Ganz soweit will die heutige Konstellationenforschung nach Henrich freilich nicht gehen. Ihr genügt es, analog zum Weltraum und Lebensraum den Denkraum zu vergegenwärtigen, in dem sich historisch eine Konstellation verschiedener Individuen zum Beispiel als Philosophen, wie in Jena um 1800, entfaltete. Dort lebten und wirkten gleichzeitig etwa Hölderlin und Novalis, Schiller und die Schlegels, Fichte und Schelling und zwei Dutzend weitere Hochleister. Die Konstellationsforscher bemühen sich nun, die dokumentierbaren wie die kryptischen, also nur annehmbaren, aber nicht belegbaren, wechselseitigen Einflussnahmen zu rekonstruieren, durch welche die in Jena lebenden und wirkenden Philosophen, Theologen, Dichter, Naturwissenschaftler (damals noch Naturphilosophen geheißen), Ästhetiker, Historiker und Gesellschaftsintendanten das so zukunftsträchtige System des deutschen Idealismus auf seinen später so verhängnisvollen Weg bringen konnten. Zu welchem Nutzen und Frommen? Auf dem Politjahrmarkt versierte Wissenschaftsunternehmer versuchen, mit einer derartigen Rekonstruktion fruchtbringender Gesellschaften nach Belieben schon in nächster Zukunft vermarktbares Wissen produzieren zu können, indem sie irgendwo, in inspirierenden Industriebrachen oder auf teuersten Baugründen im internationalen Fünfsterne-Stil Anlagen für extragenetische Begattung außerordentlicher Geister (Denkborne e.V.) hochziehen. Wenn die Konstellationenforschung zu zeigen vermag, wie im Füreinander, Gegeneinander, Miteinander und Durcheinander freudig erregter oder exotisch schwankender Gestalten grandiose, das heißt nutzbringende Leistungen den menschlichen Hirnen abverlangt werden können, dann kann man mit Fug und Recht annehmen, jederzeit und an jedem Ort bei entsprechendem Ressourceneinsatz Athenische Akademien, Florentiner Meisterschulen, Oxforder Colleges, Weimarer Musenhöfe, also wirtschaftsförderliche Elitenarkadien zu kreieren.

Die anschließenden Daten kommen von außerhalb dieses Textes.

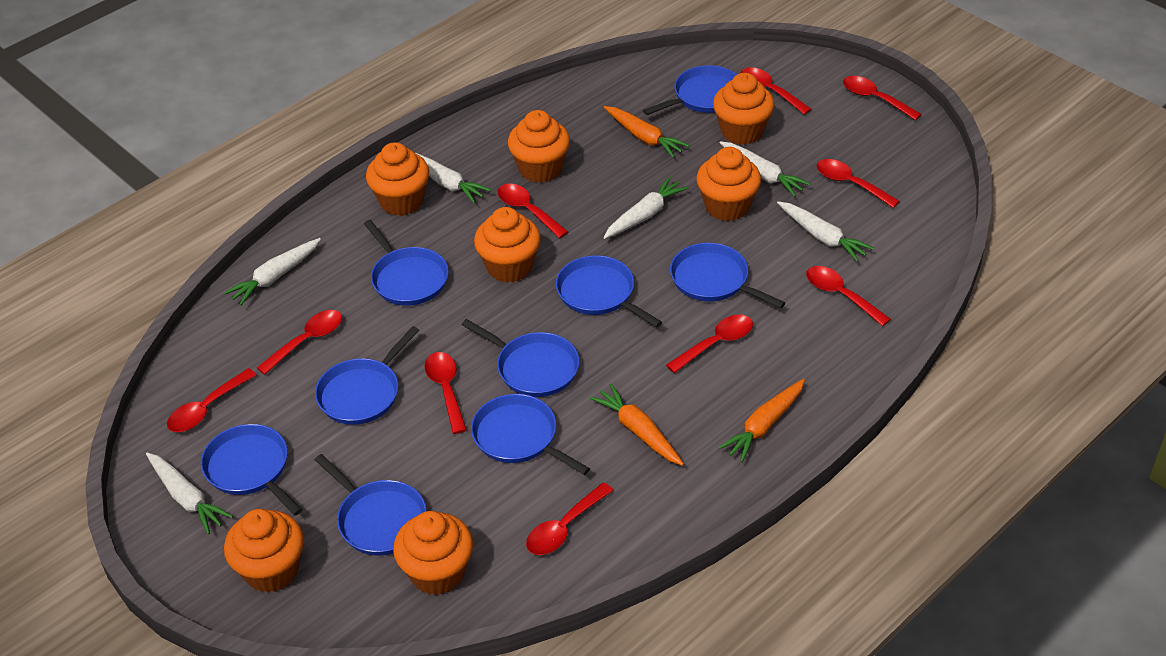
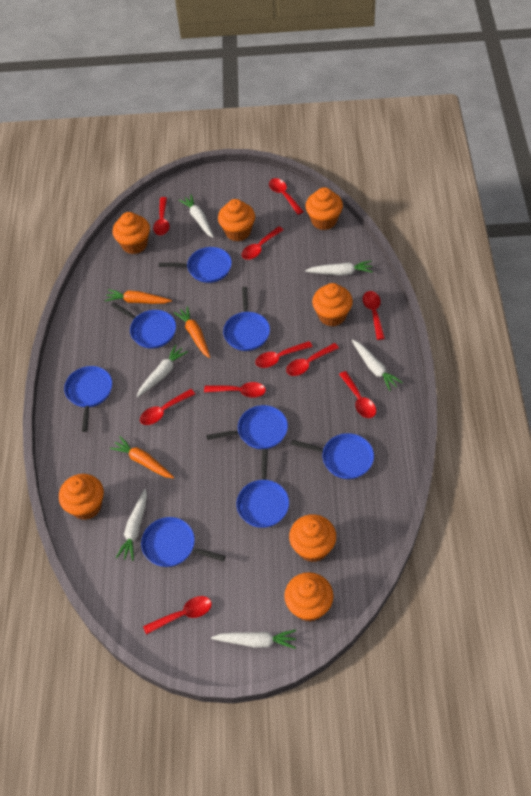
blue pan: [201,424,303,515] [315,326,419,425] [315,454,427,555] [364,220,449,306] [462,319,579,397] [471,394,590,475] [556,255,662,327] [643,65,737,115] [670,243,785,308] = 9 -> [64,366,112,432] [111,302,176,349] [141,517,225,567] [159,247,232,283] [206,405,288,449] [223,287,270,351] [236,449,289,528] [291,433,374,479] = 8

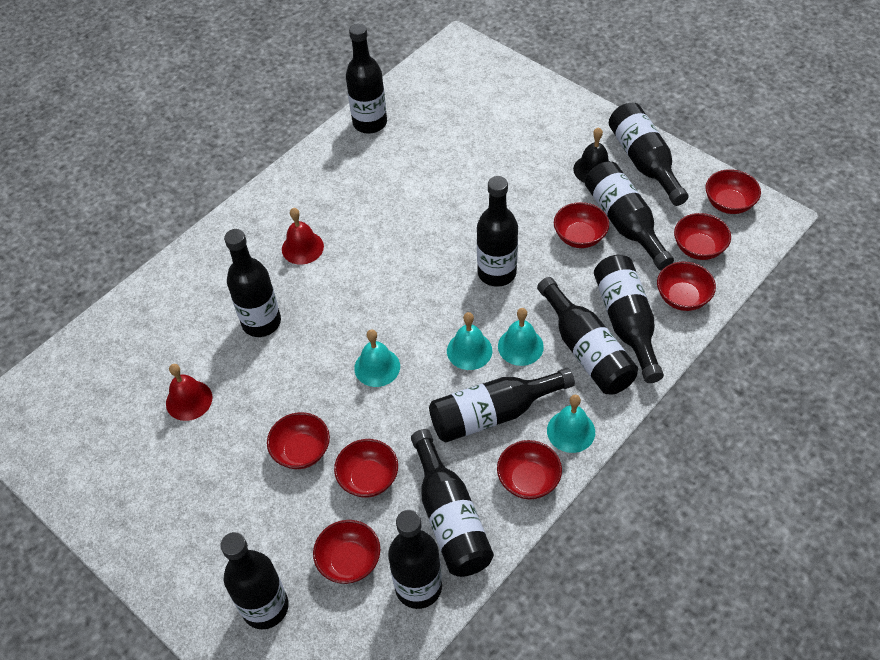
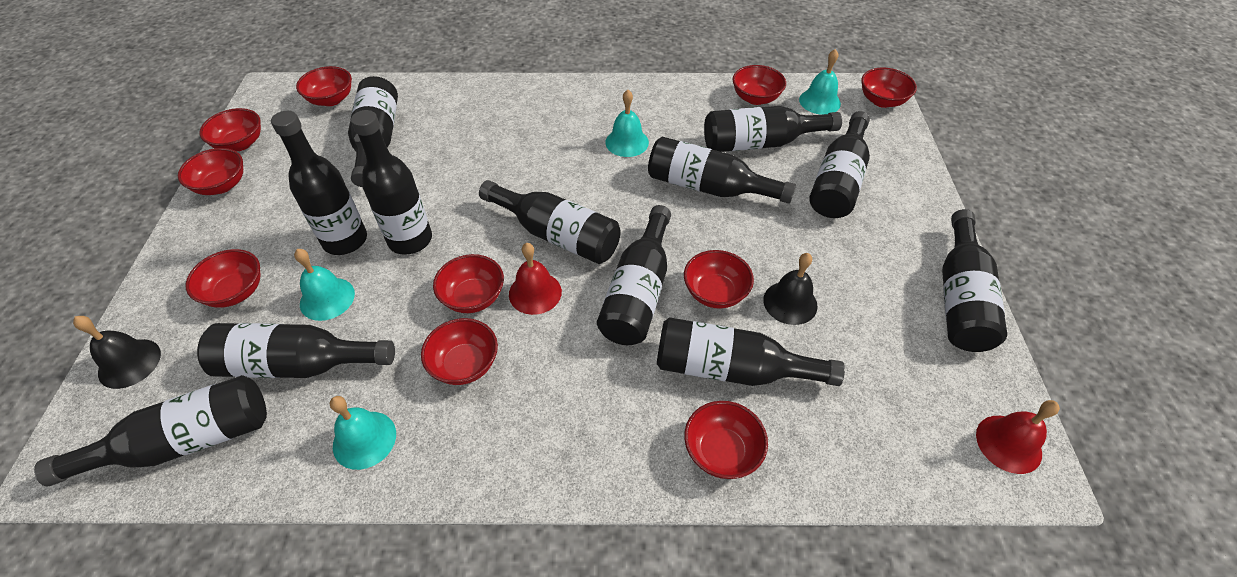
black bell: [573,127,609,183] = 1 -> [73,316,161,389] [763,253,817,325] = 2
black bottle: [220,532,288,629] [224,229,281,337] [346,23,387,134] [388,510,442,609] [411,429,494,577] [429,368,575,442] [477,176,518,287] [537,277,638,394] [585,161,674,270] [594,255,664,383] [609,103,689,206] = 11 -> [34,375,267,486] [197,323,395,378] [271,111,367,255] [348,76,398,187] [351,110,432,255] [479,180,621,264] [597,205,671,345] [648,137,796,204] [657,317,845,386] [704,106,842,152] [809,111,870,218] [942,209,1007,352] = 12
red bowl: [267,412,330,469] [313,520,380,584] [334,439,398,498] [497,440,562,499] [554,202,609,248] [657,261,716,311] [674,213,731,260] [705,169,761,214] = 8 -> [178,148,243,195] [186,249,261,308] [199,108,261,151] [296,66,352,106] [421,318,498,385] [433,254,504,313] [684,250,754,309] [684,401,768,479] [733,65,786,105] [861,68,917,108] = 10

Gründliches Nachdenken wie Erprobungen zeigten aber längst, daß dieser Nutzen der Konstellationenforschung wenig verspricht. Vielmehr scheint die Orientierung an Konstellationen ein Weg zu sein, wie man retrospektiv sinnvolle Erklärungen des historisch Einmaligen zu stiften vermag, obwohl eine Geschichte der singulären Ereignisse eben gar keine Geschichte sein kann. Irgendwelche Konstellationen gibt es ja stets und überall, wo Menschen miteinander mit Bezug auf unterschiedliche Ressourcen leben. Aber nicht aus jeder Konstellation ergibt sich bereits ein bemerkenswertes Ereignis oder schöpferische Hervorbringung respektive die Erarbeitung nutzbringender Erkenntnisse über jene Möglichkeiten hinaus, über die auch jedes beteiligte Individuum im Rahmen seiner genetischen oder gesellschaftlichen Konstellation verfügt.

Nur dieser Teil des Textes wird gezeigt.